■ TRY IT: Please rewrite all of the material with "top-left" replaced by "upper-left", keeping everything else unchanged, and leave the pictures out of your answer.
┄┄┄┄┄┄
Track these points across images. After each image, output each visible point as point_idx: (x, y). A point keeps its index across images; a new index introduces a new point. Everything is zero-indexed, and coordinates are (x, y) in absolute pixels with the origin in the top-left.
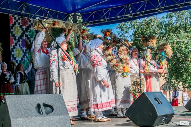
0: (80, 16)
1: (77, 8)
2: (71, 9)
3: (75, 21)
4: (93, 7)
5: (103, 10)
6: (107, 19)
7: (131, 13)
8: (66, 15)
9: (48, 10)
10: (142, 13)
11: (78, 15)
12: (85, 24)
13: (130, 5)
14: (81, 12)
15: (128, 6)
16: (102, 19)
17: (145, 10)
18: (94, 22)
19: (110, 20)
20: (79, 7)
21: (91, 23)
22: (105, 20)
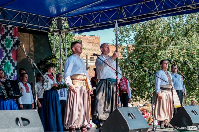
0: (65, 20)
1: (61, 11)
2: (55, 12)
3: (60, 27)
4: (82, 10)
5: (93, 13)
6: (98, 24)
7: (125, 18)
8: (49, 19)
9: (28, 14)
10: (137, 17)
11: (63, 20)
12: (72, 30)
13: (123, 8)
14: (66, 15)
15: (121, 9)
16: (91, 24)
17: (141, 14)
18: (82, 28)
19: (100, 25)
20: (64, 10)
21: (79, 28)
22: (96, 25)
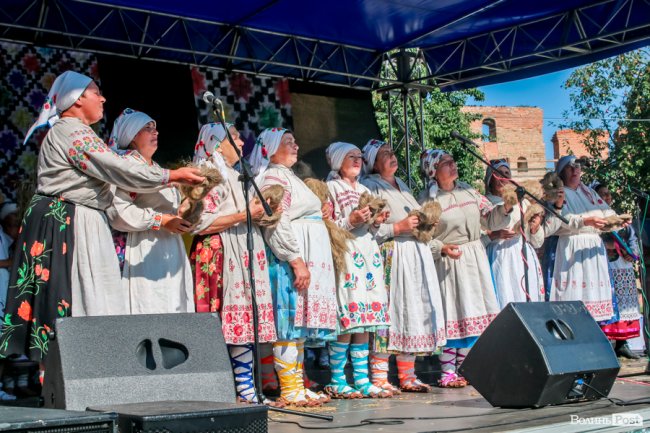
0: (419, 56)
1: (407, 30)
2: (391, 35)
3: (404, 74)
4: (461, 25)
5: (492, 34)
6: (507, 63)
7: (584, 39)
8: (373, 56)
9: (314, 43)
10: (619, 38)
11: (413, 55)
12: (439, 82)
13: (578, 12)
14: (421, 42)
15: (572, 15)
16: (488, 62)
17: (629, 27)
18: (465, 75)
19: (515, 64)
20: (416, 26)
21: (456, 77)
22: (501, 66)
┄┄┄┄┄┄
■ RESPONSE AREA:
Track these points across images. After each image, output each visible point as point_idx: (x, y). A point keeps its index across images; a new index introduces a new point. Everything is zero-indexed, and coordinates are (x, y) in absolute pixels with the origin in the upper-left.
0: (80, 16)
1: (77, 8)
2: (71, 9)
3: (75, 21)
4: (93, 7)
5: (103, 10)
6: (107, 19)
7: (131, 13)
8: (66, 15)
9: (48, 10)
10: (142, 13)
11: (78, 15)
12: (85, 24)
13: (130, 5)
14: (81, 12)
15: (128, 6)
16: (102, 19)
17: (145, 10)
18: (94, 22)
19: (110, 20)
20: (79, 7)
21: (91, 23)
22: (105, 20)
0: (65, 20)
1: (61, 11)
2: (55, 12)
3: (60, 27)
4: (82, 10)
5: (93, 13)
6: (98, 24)
7: (125, 18)
8: (49, 19)
9: (28, 14)
10: (137, 17)
11: (63, 20)
12: (72, 30)
13: (123, 8)
14: (66, 15)
15: (121, 9)
16: (91, 24)
17: (141, 14)
18: (82, 28)
19: (100, 25)
20: (64, 10)
21: (79, 28)
22: (96, 25)
0: (419, 56)
1: (407, 30)
2: (391, 35)
3: (404, 74)
4: (461, 25)
5: (492, 34)
6: (507, 63)
7: (584, 39)
8: (373, 56)
9: (314, 43)
10: (619, 38)
11: (413, 55)
12: (439, 82)
13: (578, 12)
14: (421, 42)
15: (572, 15)
16: (488, 62)
17: (629, 27)
18: (465, 75)
19: (515, 64)
20: (416, 26)
21: (456, 77)
22: (501, 66)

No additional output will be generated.